Outside experts are unsure how this round two will unfold, but they agree that the next stage will not necessarily include daisy cutters, carpet-bombing or U.S. Marines occupying foreign territories.

Instead, U.S. authorities will likely engage in a mélange of tactics that might include — but is not limited to — military force to fight terrorism in places like Syria, Somalia, Iran, Sudan and Iraq.

"Terrorism is a force in many countries and each one can be dealt with in different ways," said Peter Huessey, president of GeoStrategic Analysis, a Washington D.C-based consulting firm. "I just hope the American people and Congress have the fortitude to see this through," he added.

Some in recent weeks have been clamoring for the head of Iraqi dictator Saddam Hussein, who has built up his arsenal of nuclear, biological and chemical weapons since kicking U.N weapons inspectors out of his country in 1998.  The House of Representatives reinforced that trend Wednesday in a resolution demanding that Iraq comply with the U.N. terms.

"Obviously, they're focusing on Iraq because that story has been unfolding for 10 years," said John Maurer, professor of strategy for the Naval War College in Newport, R.I.

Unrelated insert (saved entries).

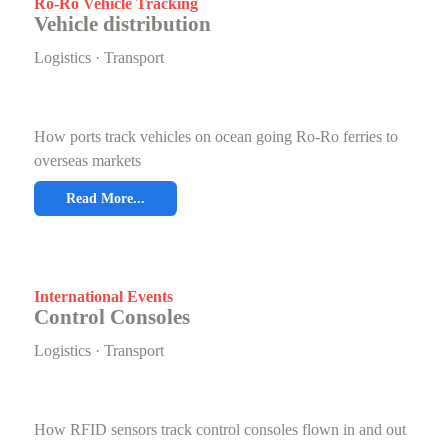
Ro-Ro Vehicle Tracking
Vehicle distribution
Logistics · Transport
How ports track vehicles on ocean going Ro-Ro ferries to
overseas markets
Read More...
International Events
Control Consoles
Logistics · Transport
How RFID sensors track control consoles flown in and out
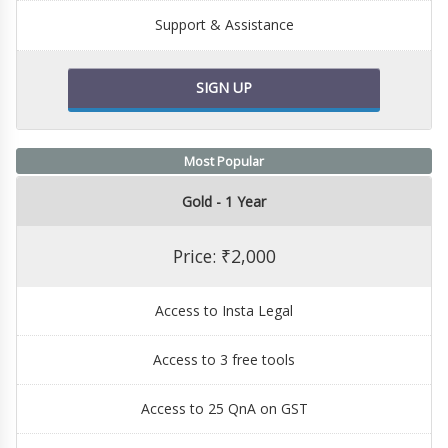
Support & Assistance
SIGN UP
Most Popular
Gold - 1 Year
Price: ₹2,000
Access to Insta Legal
Access to 3 free tools
Access to 25 QnA on GST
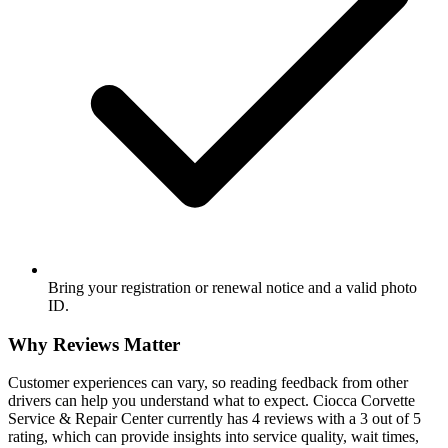
Bring your registration or renewal notice and a valid photo
ID.
Why Reviews Matter
Customer experiences can vary, so reading feedback from other
drivers can help you understand what to expect. Ciocca Corvette
Service & Repair Center currently has 4 reviews with a 3 out of 5
rating, which can provide insights into service quality, wait times,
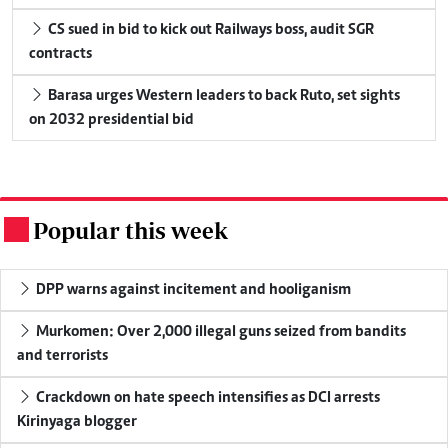
CS sued in bid to kick out Railways boss, audit SGR
contracts
Barasa urges Western leaders to back Ruto, set sights
on 2032 presidential bid
Popular this week
.
DPP warns against incitement and hooliganism
Murkomen: Over 2,000 illegal guns seized from bandits
and terrorists
Crackdown on hate speech intensifies as DCI arrests
Kirinyaga blogger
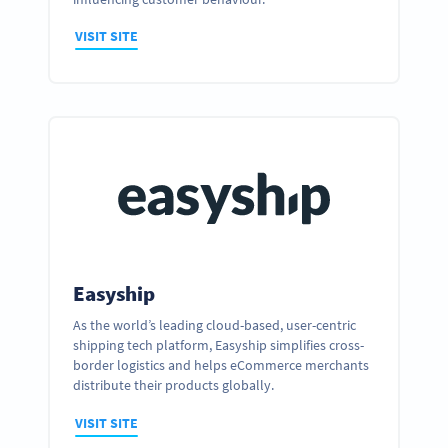
VISIT SITE
Easyship
As the world’s leading cloud-based, user-centric
shipping tech platform, Easyship simplifies cross-
Ready to partner up and realize your
border logistics and helps eCommerce merchants
business’ full potential?
distribute their products globally.
GET IN TOUCH
VISIT SITE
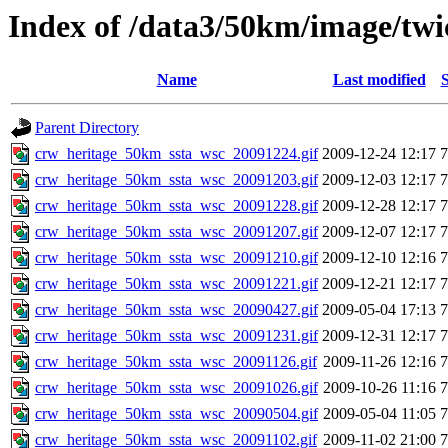
Index of /data3/50km/image/twic
Name
Last modified
S
Parent Directory
crw_heritage_50km_ssta_wsc_20091224.gif
2009-12-24 12:17
crw_heritage_50km_ssta_wsc_20091203.gif
2009-12-03 12:17
crw_heritage_50km_ssta_wsc_20091228.gif
2009-12-28 12:17
crw_heritage_50km_ssta_wsc_20091207.gif
2009-12-07 12:17
crw_heritage_50km_ssta_wsc_20091210.gif
2009-12-10 12:16
crw_heritage_50km_ssta_wsc_20091221.gif
2009-12-21 12:17
crw_heritage_50km_ssta_wsc_20090427.gif
2009-05-04 17:13
crw_heritage_50km_ssta_wsc_20091231.gif
2009-12-31 12:17
crw_heritage_50km_ssta_wsc_20091126.gif
2009-11-26 12:16
crw_heritage_50km_ssta_wsc_20091026.gif
2009-10-26 11:16
crw_heritage_50km_ssta_wsc_20090504.gif
2009-05-04 11:05
crw_heritage_50km_ssta_wsc_20091102.gif
2009-11-02 21:00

But the administration, despite pressure from some circles of Congress to move on Iraq, has been careful on the subject. While President Bush has been vocal about getting the weapons inspectors back into the country, he has not drawn any lines in the sand.

Michele Flournoy, a senior fellow at the Center for Strategic and International Studies, said the U.S. would be remiss to move quickly into Iraq. The U.S. should wait until the Taliban and Usama bin Laden's Al Qaeda network are squashed in Afghanistan and a new government takes root there, she said.

"I personally believe the question here is timing," she said. "I don't think anyone wants to leave the job unfinished with the Al Qaeda in Afghanistan."

Beyond Iraq and Somalia, the Sudan, Iran, Yemen, Syria are bandied about as countries the U.S. might be turning to next in the war on terror. But only in due time.

"We certainly cannot or should we, attempt to overthrow every government in the region," said Angelo M. Codevilla, a professor of politics and international relations at Boston University.

"But if further attacks come from smaller places like Yemen then we should punish them," he said. Meanwhile, the U.S. will pressure those governments to crack down on organizations before the U.S. is forced to do it on its own.

Flournoy said the United States would be watching Al Qaeda movements closely, as members of the network in Afghanistan will try to escape to safe havens in other countries. Already, officials believe there are Al Qaeda cells in at least 50 to 60 countries.

"If they make it to Somalia or Yemen or somewhere else, my expectation is we will pursue them, using military force if necessary," Flournoy said. "It doesn't mean we will topple regimes in these countries, but we will use force to stop them from setting up training camps and using those places as headquarters."

Several countries have been under watch for years, even decades, for sponsoring terrorism, much of which is directed against Israeli Jews.

Codevilla says the root of this terrorism lies in Iraq, Syria and the Palestinian Liberation Organization.

Their causes – Arab nationalism, Islamic fundamentalism, anti-Westernism and anti-Zionism – have fueled terrorist networks all over the world, including HAMAS and Hezbollah.

"Killing these regimes would be easy, would be a favor to the peoples living under them, and is the only way to stop terrorism among us," he said in a recent article for the Claremont Review.

Flournoy said it is also critical that the U.S. government works actively with the governments of the Philippines and Indonesia, which have been besieged by Muslim separatist groups and have pledged full cooperation with the U.S. to fight them.

"I think there are a lot of different options being looked at," she said.